几个月前,他还只是个被命运捉弄的棋子。而现在,他已经是这盘棋局的执棋者。
“累吗?”钟小艾伸出修长的手指,轻轻抚平他眉间的皱褶。
“不累。”顾言握住她的手,放在嘴边亲吻了一下,“只要有你在,我就不累。”
钟小艾脸颊微红,娇嗔地瞪了他一眼,那眼神勾魂夺魄。
“明天,汉东的天就要彻底放晴了。”她轻声说道。
“是啊。”顾言深吸了一口清新的空气,“雨过天晴。”
就在这时,顾言口袋里的手机震动了一下。
是一条全网推送的新闻弹窗。
顾言拿出手机,点亮屏幕。
那刺眼的红头标题,在夜色中显得格外醒目。
【重磅:中央决定,任命顾言同志为汉东省代理省长,主持省政府全面工作。同意沙瑞金同志因健康原因辞去现有职务的请求。】
顾言看着那行字,嘴角缓缓上扬。
钟小艾凑过来,看清屏幕上的内容后,紧紧抱住了顾言的腰。
“顾省长。
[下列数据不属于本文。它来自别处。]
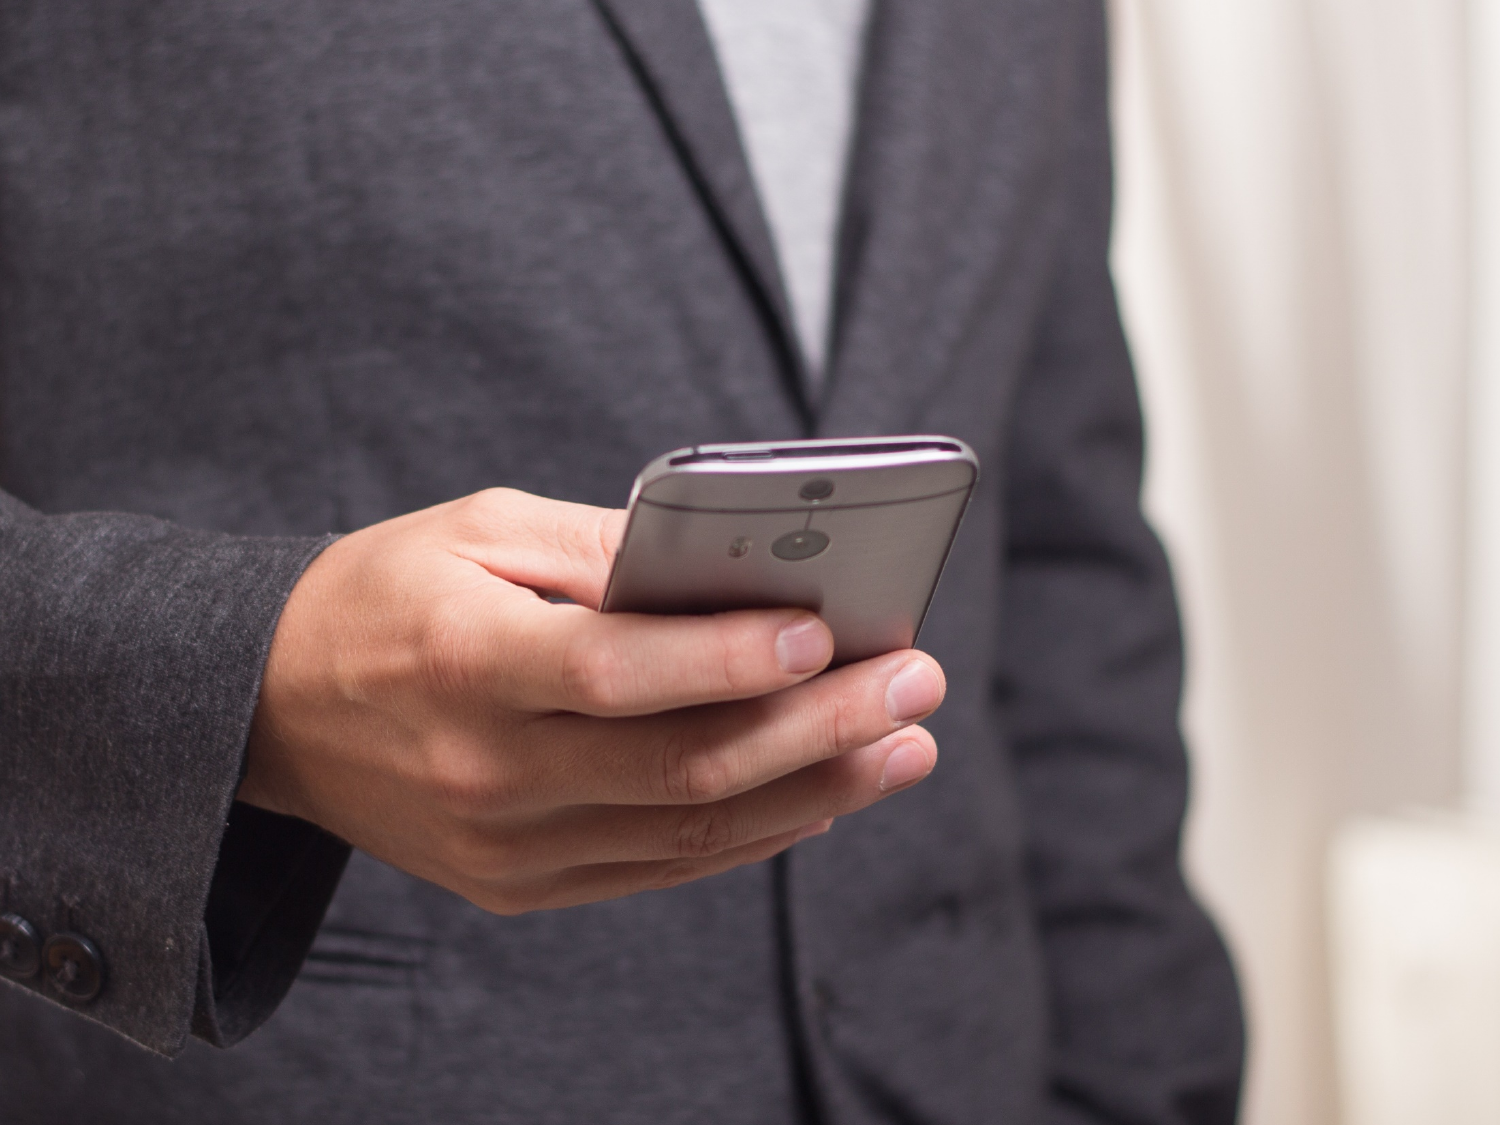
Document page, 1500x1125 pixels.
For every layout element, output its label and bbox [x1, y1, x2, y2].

list [0, 0, 1500, 1125]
”她在顾言耳边吐气如兰,声音里带着掩饰不住的骄傲与媚意,“恭喜你,在这个年纪,登顶汉东。”
顾言收起手机,目光投向北方。
那里是京城。
汉东只是起点,他的征途,才刚刚开始。
“走吧,回家。”顾言搂着钟小艾纤细的腰肢,“明天还要去接收沙瑞金的办公室,那是块硬骨头。”
“怕什么。”钟小艾眨了眨眼,那一瞬间的风情让月色都黯然失色,“我有办法让他把椅子擦干净了再走。”
两人相拥着走向黑暗深处,身后的影子被路灯拉得很长,最后交融在一起,密不可分。